Why a non‑static inner class holding a reference to its outer class causes a memory leak
Non‑static inner classes implicitly hold a reference to the outer class instance (via the hidden this$0 field). If the inner class is retained elsewhere, the outer class cannot be garbage‑collected even when it is no longer needed.
Solutions
Do not let other parts of the code keep a reference to the non‑static inner class; execute business logic directly within the inner class.
Convert the non‑static inner class to a static inner class. A static inner class can only reference static members, so it cannot retain a reference to the outer instance.
Why hold a reference to the outer class?
Non‑static inner classes are useful when they need to access the outer class’s fields or methods, simplifying code by allowing direct use of outer members.
package org.example.a;
class Outer {
private String outerName = "Tony";
class Inner {
private String name;
public Inner() {
this.name = outerName;
}
}
Inner createInner() {
return new Inner();
}
}
public class Demo {
public static void main(String[] args) {
Outer.Inner inner = new Outer().createInner();
System.out.println(inner);
}
}When the inner class is static, the above code fails because the static inner class cannot access the non‑static field outerName:
package org.example.a;
class Outer {
private String outerName = "Tony";
static class Inner {
private String name;
public Inner() {
this.name = outerName; // compilation error
}
}
Inner createInner() {
return new Inner();
}
}Debugging insight
During debugging, the reference to the outer class is stored in a synthetic field named this$0.

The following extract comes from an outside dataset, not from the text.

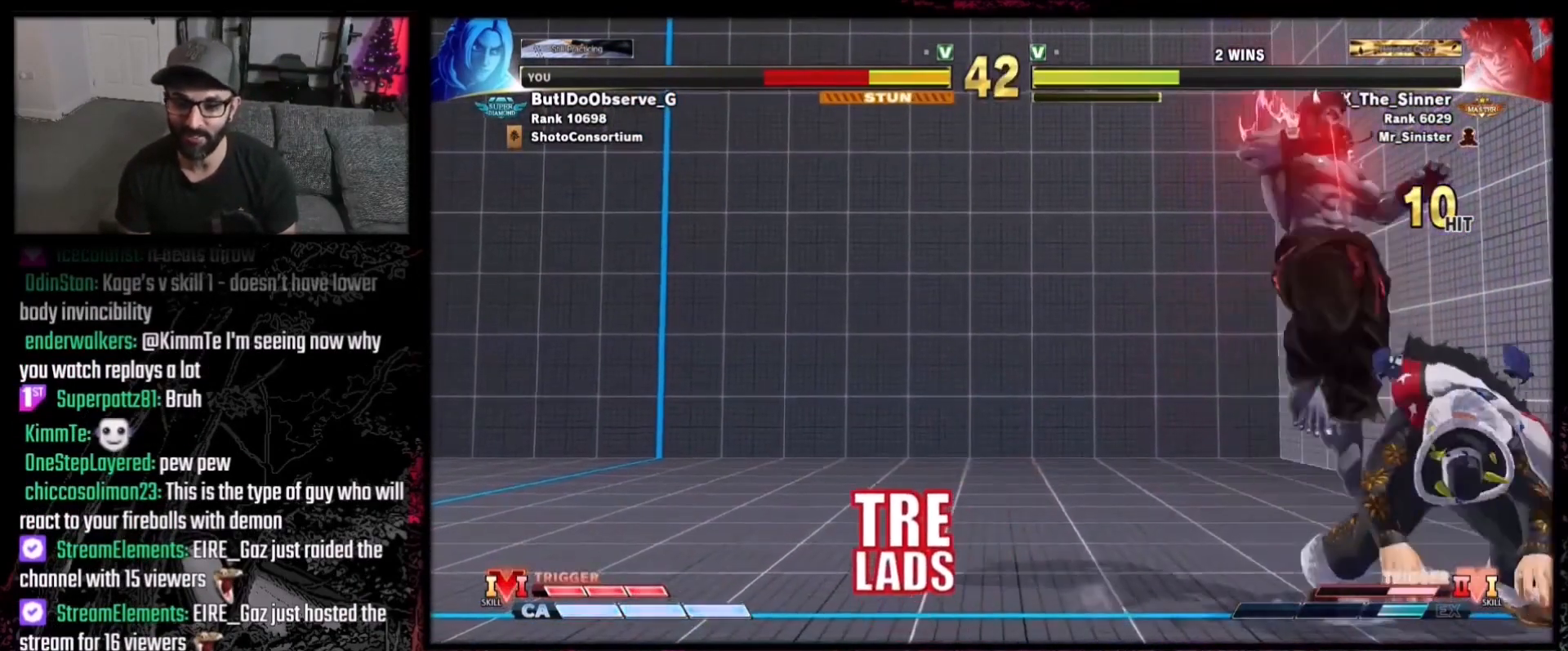
{"buttons": ["DPAD_UP", "DPAD_LEFT"], "events": [[267, "DPAD_UP", "down"], [334, "DPAD_LEFT", "down"], [334, "DPAD_RIGHT", "up"]]}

Example without holding the outer class
package org.example.a;
class Outer {
static class Inner {
// no reference to Outer
}
Inner createInner() {
return new Inner();
}
}
public class Demo {
public static void main(String[] args) {
Outer.Inner inner = new Outer().createInner();
System.out.println(inner);
}
}Running this version shows that the inner class no longer retains the outer instance.
Memory leak demonstration
package org.example.a;
import java.util.ArrayList;
import java.util.List;
class Outer {
private int[] data;
public Outer(int size) {
this.data = new int[size];
}
class Inner {}
Inner createInner() { return new Inner(); }
}
public class Demo {
public static void main(String[] args) {
List<Object> list = new ArrayList<>();
int counter = 0;
while (true) {
list.add(new Outer(100000).createInner());
System.out.println(counter++);
}
}
}This loop quickly exhausts heap memory because each Inner instance keeps its Outer instance (which holds a large array) alive.
Solution that avoids the leak
package org.example.a;
import java.util.ArrayList;
import java.util.List;
class Outer {
private int[] data;
public Outer(int size) { this.data = new int[size]; }
static class Inner {}
Inner createInner() { return new Inner(); }
}
public class Demo {
public static void main(String[] args) {
List<Object> list = new ArrayList<>();
int counter = 0;
while (true) {
list.add(new Outer(100000).createInner());
System.out.println(counter++);
}
}
}Because Inner is static, it no longer holds a reference to Outer, and the program can run for hundreds of thousands of iterations without running out of memory.